Un mot les réunit dans un livre conçu en commun : « Équilibre ». Deux poétesses grecques (Katina Vlachou, Cypris Kophidès) et un poète grec (Vassilis Pandis), tous trois liés à l’île de Corfou, confrontent leur regard sur ce mot inspirant. Mais on découvre que ce mot « équilibre » recouvre des réalités bien différentes selon les auteurs. Malgré tout, « un paysage poétique original », comme le dit Yves Bescond dans la préface, se dégage de cette confrontation.

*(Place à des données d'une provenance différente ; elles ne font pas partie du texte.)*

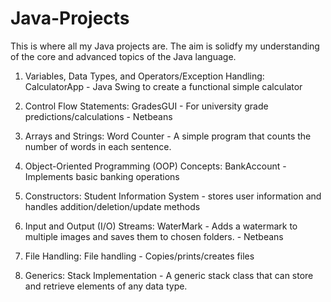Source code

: # Java-Projects
This is where all my Java projects are. The aim is solidfy my understanding of the core and advanced topics of the Java language.

          
1. Variables, Data Types, and Operators/Exception Handling:
          CalculatorApp - Java Swing to create a functional simple calculator
          
2. Control Flow Statements:
          GradesGUI - For university grade predictions/calculations 
                    - Netbeans

3. Arrays and Strings:
          Word Counter - A simple program that counts the number of words in each sentence.          
  
4. Object-Oriented Programming (OOP) Concepts:
          BankAccount - Implements basic banking operations
 
5. Constructors:
          Student Information System - stores user information and handles addition/deletion/update methods
          
6. Input and Output (I/O) Streams:
          WaterMark - Adds a watermark to multiple images and saves them to chosen folders.
                    - Netbeans 

7. File Handling:
          File handling - Copies/prints/creates files
   
10. Generics:
          Stack Implementation - A generic stack class that can store and retrieve elements of any data type.
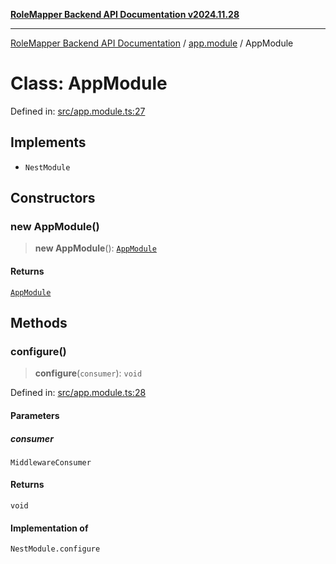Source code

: [**RoleMapper Backend API Documentation v2024.11.28**](../../README.md)

***

[RoleMapper Backend API Documentation](../../modules.md) / [app.module](../README.md) / AppModule

# Class: AppModule

Defined in: [src/app.module.ts:27](https://github.com/FlowCraft-AG/RoleMapper/blob/3eb36c970c08048b7af3096cccc727e0fc5a22b5/backend/src/app.module.ts#L27)

## Implements

- `NestModule`

## Constructors

### new AppModule()

> **new AppModule**(): [`AppModule`](AppModule.md)

#### Returns

[`AppModule`](AppModule.md)

## Methods

### configure()

> **configure**(`consumer`): `void`

Defined in: [src/app.module.ts:28](https://github.com/FlowCraft-AG/RoleMapper/blob/3eb36c970c08048b7af3096cccc727e0fc5a22b5/backend/src/app.module.ts#L28)

#### Parameters

##### consumer

`MiddlewareConsumer`

#### Returns

`void`

#### Implementation of

`NestModule.configure`
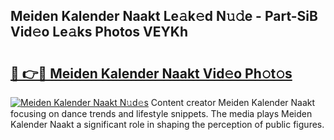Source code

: ## Meiden Kalender Naakt Le𝚊k𝚎d N𝚞𝚍e - Part-SiB Vid𝚎o Le𝚊ks Photos VEYKh

# <h2><a href="http://fb35lm6.evod.top/?m=Meiden+Kalender+Naakt">🔗 👉🔴 Meiden Kalender Naakt Vid𝚎o Ph𝚘t𝚘s</a></h2>

[![Meiden Kalender Naakt N𝚞d𝚎s](https://i.imgur.com/8V9OHl7.gif)](http://fb35lm6.evod.top/?m=Meiden+Kalender+Naakt)
Content creator Meiden Kalender Naakt focusing on dance trends and lifestyle snippets. The media plays Meiden Kalender Naakt a significant role in shaping the perception of public figures. 
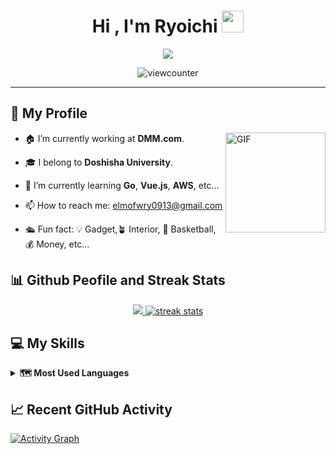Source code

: 
<h1 align="center">Hi , I'm Ryoichi <img src="https://media.giphy.com/media/hvRJCLFzcasrR4ia7z/giphy.gif" width="35"></h1>

<p align="center">
  <a href="https://github.com/DenverCoder1/readme-typing-svg"><img src="https://readme-typing-svg.herokuapp.com?lines=Backend+Engineer;Major+in+Information+Engineering;Always%20learning%20new%20things&center=true&width=500&height=50"></a>
</p>

<p align="center"> <img src="https://komarev.com/ghpvc/?username=ryoichinakai&label=Profile%20views&color=0e75b6&style=flat" alt="viewcounter" /> </p>

<hr>

## 🤔 My Profile 

<img align="right" alt="GIF" height="160px" src="https://media.giphy.com/media/du3J3cXyzhj75IOgvA/giphy.gif" />

- 🏠 I’m currently working at **DMM.com**.


- 🎓 I belong to **Doshisha University**. 


- 🌱 I’m currently learning **Go**, **Vue.js**, **AWS**, etc...


- 📫 How to reach me: elmofwry0913@gmail.com


- 🛳 Fun fact: 💡 Gadget,🪴 Interior, 🏀 Basketball, 💰 Money, etc... 



## 📊 Github Peofile and Streak Stats

<p align="center">
  <a href="https://github.com/RyoichiNakai">
    <img src="https://github-readme-stats.vercel.app/api?username=RyoichiNakai&show_icons=true&count_private=true&theme=nord" />
  </a>
  <a href="https://github.com/RyoichiNakai">
    <img src="http://github-readme-streak-stats.herokuapp.com?user=RyoichiNakai&theme=nord&hide_border=true" alt="streak stats"  />
  </a>
</div>

## 💻 My Skills

<details> 
  <summary><b>🗺  Most Used Languages</b></summary>
  <br/>
  <p align="center">
    <img align="center" src="https://github-readme-stats.vercel.app/api/top-langs/?username=RyoichiNakai&count_praivate=true&theme=nord&langs_count=6&exclude_repo=docker-wordpress-mysql-blog,atcorder&layout=compact" />
    <br/>
    <b>Note:</b> Top languages is only a metric of the languages my public code consists of and doesn't reflect experience or skill level.
  </p>
</details>




### 

## 📈 Recent GitHub Activity

   <a href="https://github.com/Candida18"><img alt="Activity Graph" src="https://activity-graph.herokuapp.com/graph?username=ryoichinakai&custom_title=Ryoichi%20Nakai's%20Contribution%20Graph&theme=nord" /></a>


<!-- TODO: Twitter Facebookなどのコンタクト先を記載 -->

Pour Katina Vlachou le premier équilibre à trouver dans ce monde est sans doute celui de la langue. Ainsi évoque-t-elle cette langue grecque qui lui fut à la fois « étrangère » et « familière » depuis l’enfance (elle traduit ici ses poèmes du français vers le grec). Et comment ne pas penser, la lisant, à tous ces Bretons exilés de leur langue quand celle-ci fut, autrefois, exclue de l’école. « Maintenant je peux revenir/à ma langue maternelle/en toute confiance/pour composer/un équilibre secret », confie Katina Vlachou.
L’autre équilibre auquel elle s’attache est celui de l’enfance. La poétesse raconte comment a été battue en brèche « le tendre équilibre/de notre innocence enfantine ». Pour illustrer son propos, elle évoque l’équilibre précaire des châteaux de cartes que bâtissaient les enfants. C’est cet esprit d’enfance qu’il faut retrouver, estime-t-elle, garant de notre équilibre car « nous détenons encore dans l’âme/profondément cachés/les châteaux imprenables de nos rêves d’enfants ».

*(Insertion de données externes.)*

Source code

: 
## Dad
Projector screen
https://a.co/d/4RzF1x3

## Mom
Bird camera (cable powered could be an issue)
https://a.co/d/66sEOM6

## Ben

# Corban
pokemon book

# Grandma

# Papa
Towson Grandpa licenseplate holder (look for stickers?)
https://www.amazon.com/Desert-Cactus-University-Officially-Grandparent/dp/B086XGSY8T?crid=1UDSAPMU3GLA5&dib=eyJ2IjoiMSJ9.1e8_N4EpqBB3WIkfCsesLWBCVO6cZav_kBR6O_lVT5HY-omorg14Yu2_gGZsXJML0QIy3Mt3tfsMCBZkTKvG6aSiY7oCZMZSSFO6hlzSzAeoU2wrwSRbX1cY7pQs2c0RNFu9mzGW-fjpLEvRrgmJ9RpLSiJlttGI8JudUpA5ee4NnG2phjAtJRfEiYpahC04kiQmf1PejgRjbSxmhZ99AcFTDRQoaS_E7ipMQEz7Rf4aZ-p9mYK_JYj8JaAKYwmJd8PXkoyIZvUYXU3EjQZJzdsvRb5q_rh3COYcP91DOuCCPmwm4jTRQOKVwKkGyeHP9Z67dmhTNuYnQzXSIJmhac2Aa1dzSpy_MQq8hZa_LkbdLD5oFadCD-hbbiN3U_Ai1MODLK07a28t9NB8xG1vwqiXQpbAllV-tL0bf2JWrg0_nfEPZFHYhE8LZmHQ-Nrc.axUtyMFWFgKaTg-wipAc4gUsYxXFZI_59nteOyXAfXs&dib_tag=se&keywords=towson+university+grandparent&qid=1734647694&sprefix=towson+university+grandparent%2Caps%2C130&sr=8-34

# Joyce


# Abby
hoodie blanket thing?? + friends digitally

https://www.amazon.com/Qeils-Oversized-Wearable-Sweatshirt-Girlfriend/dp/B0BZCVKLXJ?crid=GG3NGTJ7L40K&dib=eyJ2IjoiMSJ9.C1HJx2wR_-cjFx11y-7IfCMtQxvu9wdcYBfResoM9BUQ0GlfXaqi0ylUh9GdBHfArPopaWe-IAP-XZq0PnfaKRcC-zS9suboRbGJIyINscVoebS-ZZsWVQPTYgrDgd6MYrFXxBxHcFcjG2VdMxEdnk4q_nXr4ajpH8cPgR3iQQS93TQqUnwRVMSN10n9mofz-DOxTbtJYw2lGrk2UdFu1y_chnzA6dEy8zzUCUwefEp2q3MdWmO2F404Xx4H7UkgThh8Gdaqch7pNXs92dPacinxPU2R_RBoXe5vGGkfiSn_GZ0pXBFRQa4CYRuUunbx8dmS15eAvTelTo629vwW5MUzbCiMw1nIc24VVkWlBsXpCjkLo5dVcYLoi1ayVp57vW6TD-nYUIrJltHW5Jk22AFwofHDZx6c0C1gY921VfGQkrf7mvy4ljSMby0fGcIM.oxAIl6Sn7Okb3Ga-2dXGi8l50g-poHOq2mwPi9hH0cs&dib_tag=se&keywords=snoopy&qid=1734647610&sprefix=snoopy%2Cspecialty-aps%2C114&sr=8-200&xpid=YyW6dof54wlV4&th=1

Katina Vlachou nous dit aussi que la poésie a bien des choses à nous apprendre dans l’art qu’elle a de maintenir une respiration entre les mots. « Silence et verbe/gardent le temps de l’équilibre/dans l’humble jardin de la poésie ». Mais peut-être suffit-il, pour commencer, de retenir les leçons de la nature dans le domaine de l’équilibre. Savoir, par exemple, s’inspirer de la libellule, du papillon ou de l’araignée dans leur exercice d’équilibriste. « Car « un équilibre figé m’insupporte/je bouge », ajoute Katina Vlachou. À sa manière, Cypris Kophidès l’affirme elle aussi. « La vie, c’est comme une bicyclette/il faut avancer/pour ne pas perdre l’équilibre » afin de mieux d’élancer « dans le souffle du jour naissant ».
Comment traverser le temps et garder son équilibre ? Comment, dans la confusion du monde, survivre « à l’injustice/à la trahison/au mensonge/à la cruauté ? Comment survivre quand on est « froissée d’angoisse » ? Ce sont les grandes interrogations de Cypris Kophidès. « Équilibre est quête/instant de suspension », affirme-t-elle. Rien n’est jamais gagné : le chagrin a beau être « enfoui » ou « bâillonné », on peut dire de telle personne qu’elle « tient l’équilibre ». En poète, Cypris Kophidès propose de « s’appuyer sur un arbre une étoile/même sur un rire/et certainement sur l’équinoxe/au printemps et à l’automne/cela s’appelle tenir ».
Vassilis Pandis, pour sa part, répond plutôt à mots couverts à toutes ces questions « existentielles ». Il n’emploie jamais le mot « équilibre » dans ses courts poèmes, préférant aborder le sujet par le truchement de sensations vécues. « À partir d’une seule odeur/je peux me tenir dans le monde », écrit-il. Poursuivant son exercice de contemplation il dit du « chêne des garrigues » qu’il « grandit dans sa gloire profonde ». Mais son propos un peu énigmatique (voire hermétique), dans la veine du surréalisme, cultiver une forme de mystère pour maintenir l’équilibre.